● RECORDS FOR THE EXERCISE
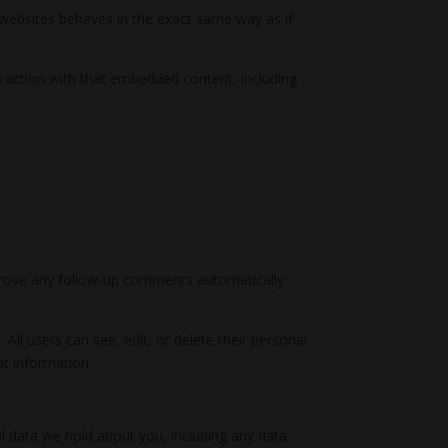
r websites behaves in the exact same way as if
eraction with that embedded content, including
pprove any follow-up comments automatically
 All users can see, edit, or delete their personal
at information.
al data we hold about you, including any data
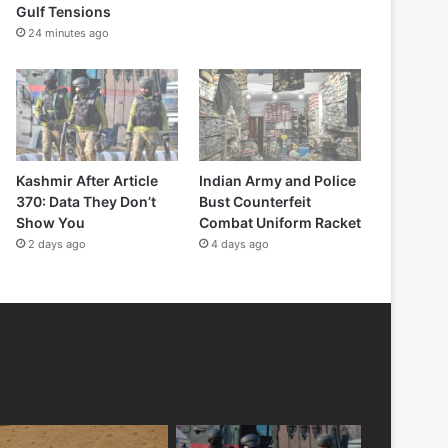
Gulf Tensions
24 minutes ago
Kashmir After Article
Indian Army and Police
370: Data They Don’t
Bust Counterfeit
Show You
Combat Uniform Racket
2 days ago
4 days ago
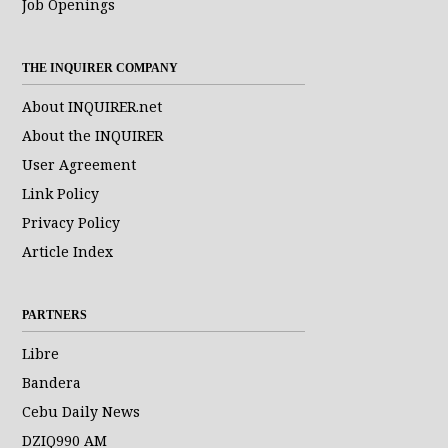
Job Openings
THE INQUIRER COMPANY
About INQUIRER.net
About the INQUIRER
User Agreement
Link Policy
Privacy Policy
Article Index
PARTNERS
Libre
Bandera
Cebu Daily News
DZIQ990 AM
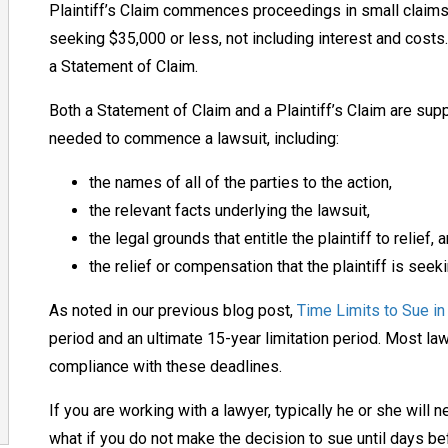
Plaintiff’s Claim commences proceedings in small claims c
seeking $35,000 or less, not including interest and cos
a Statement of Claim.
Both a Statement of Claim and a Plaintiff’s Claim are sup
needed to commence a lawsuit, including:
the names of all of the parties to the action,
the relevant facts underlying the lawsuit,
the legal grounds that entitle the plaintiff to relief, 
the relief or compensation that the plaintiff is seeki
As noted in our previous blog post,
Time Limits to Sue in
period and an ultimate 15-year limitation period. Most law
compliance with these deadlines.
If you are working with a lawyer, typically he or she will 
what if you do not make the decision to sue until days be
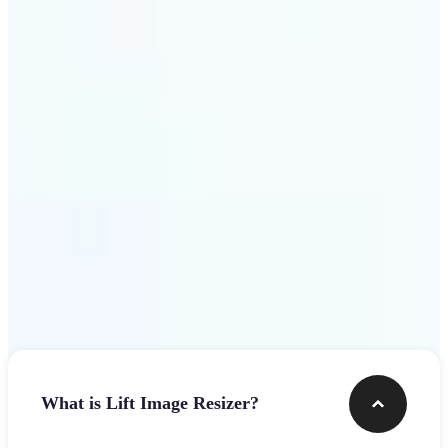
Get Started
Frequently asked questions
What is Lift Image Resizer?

● YOUR ASSIGNMENT
Reproduce word for word everything from the line containing "Get Started" down to the end of the records, including both of those ends.

● RESPONSE TO THIS EXERCISE
Get Started
Frequently asked questions
What is Lift Image Resizer?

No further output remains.